Legal Socialization and Juvenile Offenders

Thursday, January 15, 2015
Bissonet, Third Floor (New Orleans Marriott)
* noted as presenting author
Jeffrey Shook, PhD, JD, Associate Professor, University of Pittsburgh, Pittsburgh, PA
Sara Goodkind, PhD, Associate Professor, University of Pittsburgh, Pittsburgh, PA
Socio-legal scholars have long been interested in the concept of legal socialization, the process through which individuals acquire attitudes about the law and legal system. Legal socialization consists of an individual’s attitudes toward the legal system (referred to as legitimacy), the law (legal cynicism), and moral codes that guide behavior (moral disengagement). Several scholars have focused their attention on the legal socialization of young people. In particular, a number of recent studies have found that legal socialization is shaped during adolescence and that these attitudes are influenced by perceptions of fairness of interactions with authority figures and are important because they are related to delinquent behavior (Fagan & Tyler, 2005).   

This paper adds to this body of research by examining the relationships among procedural justice, legal socialization, and delinquent behavior among a sample of adjudicated juveniles in residential facilities in Western Pennsylvania (N=227). Following the theoretical framework proposed by Fagan and Tyler (2005), the analysis proceeds in two steps. First, a series of linear regression models are run on both the overall legal socialization measure and its individual components –  legitimacy, legal cynicism, and moral disengagement –  in order to examine the relationship between a measure of procedural justice (the perceived fairness of the police, judge, and defense attorney in the youth’s case) and legal socialization while accounting for other factors. Second, two additional regression models are run examining the relationship between the individual components and overall measure of legal socialization on self-reports of delinquent behavior.

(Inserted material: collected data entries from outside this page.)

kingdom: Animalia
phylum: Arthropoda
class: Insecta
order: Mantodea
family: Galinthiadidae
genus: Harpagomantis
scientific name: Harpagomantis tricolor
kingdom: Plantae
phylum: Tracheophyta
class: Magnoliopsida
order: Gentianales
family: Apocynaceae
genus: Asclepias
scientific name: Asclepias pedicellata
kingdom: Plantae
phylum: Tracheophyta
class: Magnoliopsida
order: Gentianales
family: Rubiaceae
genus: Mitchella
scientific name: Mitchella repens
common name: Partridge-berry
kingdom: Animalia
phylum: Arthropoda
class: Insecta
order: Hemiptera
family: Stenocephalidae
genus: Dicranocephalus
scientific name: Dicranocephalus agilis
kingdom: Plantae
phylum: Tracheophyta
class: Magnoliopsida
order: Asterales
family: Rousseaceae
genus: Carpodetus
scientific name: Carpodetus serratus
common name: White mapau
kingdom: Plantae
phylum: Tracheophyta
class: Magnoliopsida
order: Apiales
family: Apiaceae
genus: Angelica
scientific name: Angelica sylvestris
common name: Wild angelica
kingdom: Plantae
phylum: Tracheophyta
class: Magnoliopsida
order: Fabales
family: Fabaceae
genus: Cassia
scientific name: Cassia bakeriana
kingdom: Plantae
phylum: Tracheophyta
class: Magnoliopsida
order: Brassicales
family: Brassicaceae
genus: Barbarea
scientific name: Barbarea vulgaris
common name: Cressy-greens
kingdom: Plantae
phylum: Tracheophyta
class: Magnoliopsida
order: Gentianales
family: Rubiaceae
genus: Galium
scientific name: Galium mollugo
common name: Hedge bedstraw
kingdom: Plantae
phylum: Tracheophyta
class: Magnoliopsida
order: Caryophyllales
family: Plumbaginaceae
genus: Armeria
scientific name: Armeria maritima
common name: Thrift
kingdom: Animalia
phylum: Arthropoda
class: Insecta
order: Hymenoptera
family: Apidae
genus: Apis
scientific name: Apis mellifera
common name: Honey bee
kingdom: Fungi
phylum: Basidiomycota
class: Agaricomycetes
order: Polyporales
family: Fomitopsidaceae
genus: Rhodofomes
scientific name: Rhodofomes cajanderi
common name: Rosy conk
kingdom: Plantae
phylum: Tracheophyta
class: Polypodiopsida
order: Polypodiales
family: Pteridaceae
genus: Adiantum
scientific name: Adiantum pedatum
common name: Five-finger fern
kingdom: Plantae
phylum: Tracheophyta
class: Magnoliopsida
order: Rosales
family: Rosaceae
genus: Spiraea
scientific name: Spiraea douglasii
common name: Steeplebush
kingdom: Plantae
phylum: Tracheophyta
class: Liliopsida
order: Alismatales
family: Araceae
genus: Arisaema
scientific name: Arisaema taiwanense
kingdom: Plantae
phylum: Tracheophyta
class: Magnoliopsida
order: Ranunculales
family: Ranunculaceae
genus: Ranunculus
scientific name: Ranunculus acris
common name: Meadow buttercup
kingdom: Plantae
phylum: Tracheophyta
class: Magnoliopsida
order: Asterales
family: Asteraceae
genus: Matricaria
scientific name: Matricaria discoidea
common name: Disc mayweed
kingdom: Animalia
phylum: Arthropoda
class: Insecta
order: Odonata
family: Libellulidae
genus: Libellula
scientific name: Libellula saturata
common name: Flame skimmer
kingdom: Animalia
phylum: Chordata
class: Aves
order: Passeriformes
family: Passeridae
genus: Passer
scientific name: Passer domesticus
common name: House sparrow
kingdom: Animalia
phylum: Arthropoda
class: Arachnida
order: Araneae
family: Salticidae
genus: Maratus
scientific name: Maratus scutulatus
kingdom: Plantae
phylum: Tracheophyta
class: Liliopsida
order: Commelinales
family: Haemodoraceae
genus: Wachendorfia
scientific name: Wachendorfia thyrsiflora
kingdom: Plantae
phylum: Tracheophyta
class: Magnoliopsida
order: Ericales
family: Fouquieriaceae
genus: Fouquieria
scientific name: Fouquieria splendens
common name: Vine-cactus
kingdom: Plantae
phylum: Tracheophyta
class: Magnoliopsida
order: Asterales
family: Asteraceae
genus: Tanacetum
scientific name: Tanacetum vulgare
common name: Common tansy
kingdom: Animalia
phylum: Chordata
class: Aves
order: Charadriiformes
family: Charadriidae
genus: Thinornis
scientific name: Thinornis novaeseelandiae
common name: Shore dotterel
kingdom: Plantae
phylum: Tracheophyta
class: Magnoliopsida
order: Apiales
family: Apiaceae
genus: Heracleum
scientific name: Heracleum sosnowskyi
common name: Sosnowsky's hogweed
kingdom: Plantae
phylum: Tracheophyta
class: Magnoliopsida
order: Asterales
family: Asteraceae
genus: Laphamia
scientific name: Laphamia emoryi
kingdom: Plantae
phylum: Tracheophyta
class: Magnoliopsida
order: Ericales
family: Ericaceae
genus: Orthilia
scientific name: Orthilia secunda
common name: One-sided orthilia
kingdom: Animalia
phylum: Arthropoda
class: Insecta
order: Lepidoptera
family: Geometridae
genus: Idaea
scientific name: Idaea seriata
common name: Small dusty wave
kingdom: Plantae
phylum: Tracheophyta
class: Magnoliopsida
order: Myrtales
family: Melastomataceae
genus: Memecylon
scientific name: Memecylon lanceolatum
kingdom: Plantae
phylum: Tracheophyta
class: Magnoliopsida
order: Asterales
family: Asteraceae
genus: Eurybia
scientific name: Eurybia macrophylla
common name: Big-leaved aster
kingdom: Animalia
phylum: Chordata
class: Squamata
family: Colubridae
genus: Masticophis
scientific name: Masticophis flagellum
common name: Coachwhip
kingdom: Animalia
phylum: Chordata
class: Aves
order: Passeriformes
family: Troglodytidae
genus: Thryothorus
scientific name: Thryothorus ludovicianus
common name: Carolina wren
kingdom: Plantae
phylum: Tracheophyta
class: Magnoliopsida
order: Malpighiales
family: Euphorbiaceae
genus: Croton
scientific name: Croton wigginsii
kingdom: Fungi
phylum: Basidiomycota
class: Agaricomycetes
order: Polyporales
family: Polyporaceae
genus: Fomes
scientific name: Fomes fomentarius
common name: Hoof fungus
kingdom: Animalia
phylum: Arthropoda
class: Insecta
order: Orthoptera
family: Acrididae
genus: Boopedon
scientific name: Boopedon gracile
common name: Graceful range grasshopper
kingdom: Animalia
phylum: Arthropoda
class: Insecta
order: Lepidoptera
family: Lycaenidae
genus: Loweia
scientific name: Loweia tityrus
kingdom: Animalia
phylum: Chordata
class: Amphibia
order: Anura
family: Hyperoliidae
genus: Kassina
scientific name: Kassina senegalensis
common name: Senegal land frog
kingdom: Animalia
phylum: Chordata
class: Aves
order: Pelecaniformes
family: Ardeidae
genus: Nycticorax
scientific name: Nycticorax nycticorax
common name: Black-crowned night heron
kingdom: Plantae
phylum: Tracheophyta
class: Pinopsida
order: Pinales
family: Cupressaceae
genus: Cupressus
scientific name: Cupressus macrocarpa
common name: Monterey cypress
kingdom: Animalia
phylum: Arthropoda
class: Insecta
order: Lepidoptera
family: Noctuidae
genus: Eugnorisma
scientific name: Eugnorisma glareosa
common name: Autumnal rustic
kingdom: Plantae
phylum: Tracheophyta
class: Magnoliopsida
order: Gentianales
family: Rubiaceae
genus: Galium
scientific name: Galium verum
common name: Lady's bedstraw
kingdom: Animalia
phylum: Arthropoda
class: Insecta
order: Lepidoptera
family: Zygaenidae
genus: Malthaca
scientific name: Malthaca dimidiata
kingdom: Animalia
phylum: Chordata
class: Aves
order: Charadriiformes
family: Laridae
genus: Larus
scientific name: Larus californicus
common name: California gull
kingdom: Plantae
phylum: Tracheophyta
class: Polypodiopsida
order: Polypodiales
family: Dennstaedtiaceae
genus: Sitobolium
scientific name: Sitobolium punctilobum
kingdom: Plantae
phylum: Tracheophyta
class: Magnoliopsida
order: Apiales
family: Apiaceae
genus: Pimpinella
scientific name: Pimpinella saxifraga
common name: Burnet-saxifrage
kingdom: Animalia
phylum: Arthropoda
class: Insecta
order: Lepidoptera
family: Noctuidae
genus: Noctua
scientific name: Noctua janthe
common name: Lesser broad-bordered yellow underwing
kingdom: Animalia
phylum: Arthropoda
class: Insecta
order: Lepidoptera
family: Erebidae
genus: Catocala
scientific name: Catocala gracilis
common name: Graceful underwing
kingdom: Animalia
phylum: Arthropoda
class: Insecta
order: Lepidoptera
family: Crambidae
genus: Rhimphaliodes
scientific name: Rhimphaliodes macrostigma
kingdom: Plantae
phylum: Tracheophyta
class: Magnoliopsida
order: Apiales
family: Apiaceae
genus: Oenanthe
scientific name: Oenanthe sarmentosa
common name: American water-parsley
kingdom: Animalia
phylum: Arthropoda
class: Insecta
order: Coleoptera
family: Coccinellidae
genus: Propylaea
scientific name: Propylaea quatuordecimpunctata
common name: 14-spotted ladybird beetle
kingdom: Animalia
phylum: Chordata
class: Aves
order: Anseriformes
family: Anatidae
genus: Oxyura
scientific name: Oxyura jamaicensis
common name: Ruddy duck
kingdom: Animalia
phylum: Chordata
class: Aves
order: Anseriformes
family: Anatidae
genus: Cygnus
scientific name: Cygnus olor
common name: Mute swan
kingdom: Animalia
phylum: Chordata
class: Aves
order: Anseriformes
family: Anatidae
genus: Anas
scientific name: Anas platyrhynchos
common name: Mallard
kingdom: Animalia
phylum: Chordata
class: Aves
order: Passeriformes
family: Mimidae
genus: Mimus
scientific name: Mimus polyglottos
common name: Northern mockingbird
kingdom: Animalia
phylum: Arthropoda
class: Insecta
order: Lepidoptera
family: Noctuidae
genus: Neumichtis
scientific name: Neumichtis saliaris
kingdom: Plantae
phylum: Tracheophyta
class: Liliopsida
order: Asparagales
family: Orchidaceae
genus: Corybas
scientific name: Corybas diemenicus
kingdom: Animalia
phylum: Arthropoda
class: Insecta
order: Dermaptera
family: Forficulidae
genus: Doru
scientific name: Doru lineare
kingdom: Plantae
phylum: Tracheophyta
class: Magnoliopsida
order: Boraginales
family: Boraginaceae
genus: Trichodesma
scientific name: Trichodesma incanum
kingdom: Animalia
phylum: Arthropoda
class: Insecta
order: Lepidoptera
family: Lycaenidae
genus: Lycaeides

For the first set of models, results indicate that procedural justice is related to the overall measure of legal socialization and each of its individual components (p<.05). These results show that youth who perceive their experiences as being less fair have more negative attitudes about the law, legal system, and moral rules and codes. In the second set of models, the legitimacy and moral disengagement components and overall measure of legal socialization are related to higher levels of delinquent behavior (p<.05) indicating that youth with more negative views of the legal system and moral codes participate in more delinquent behavior.

These findings are important for several reasons. First, they replicate Fagan and Tyler’s (2005) findings regarding the relationship between procedural justice, legal socialization, and delinquent behavior among a sample of youth with involvement in the juvenile justice system. Given that the vast majority of youth in the sample had significant histories of delinquent behavior, this finding is notable. Second, the perceived legitimacy of the legal system was related to self-reported delinquent behavior. As noted, most of the youth in our sample had significant histories of arrests and involvement in the system prior to being committed to the residential facility in which they were placed at the time of the interview. This suggests that a youth’s perception of the legitimacy of the system might influence their willingness to comply with the system.

Fagan, J., & Tyler, T. (2005). Legal socialization of children and adolescents. Social Justice Research, 18, 217–242.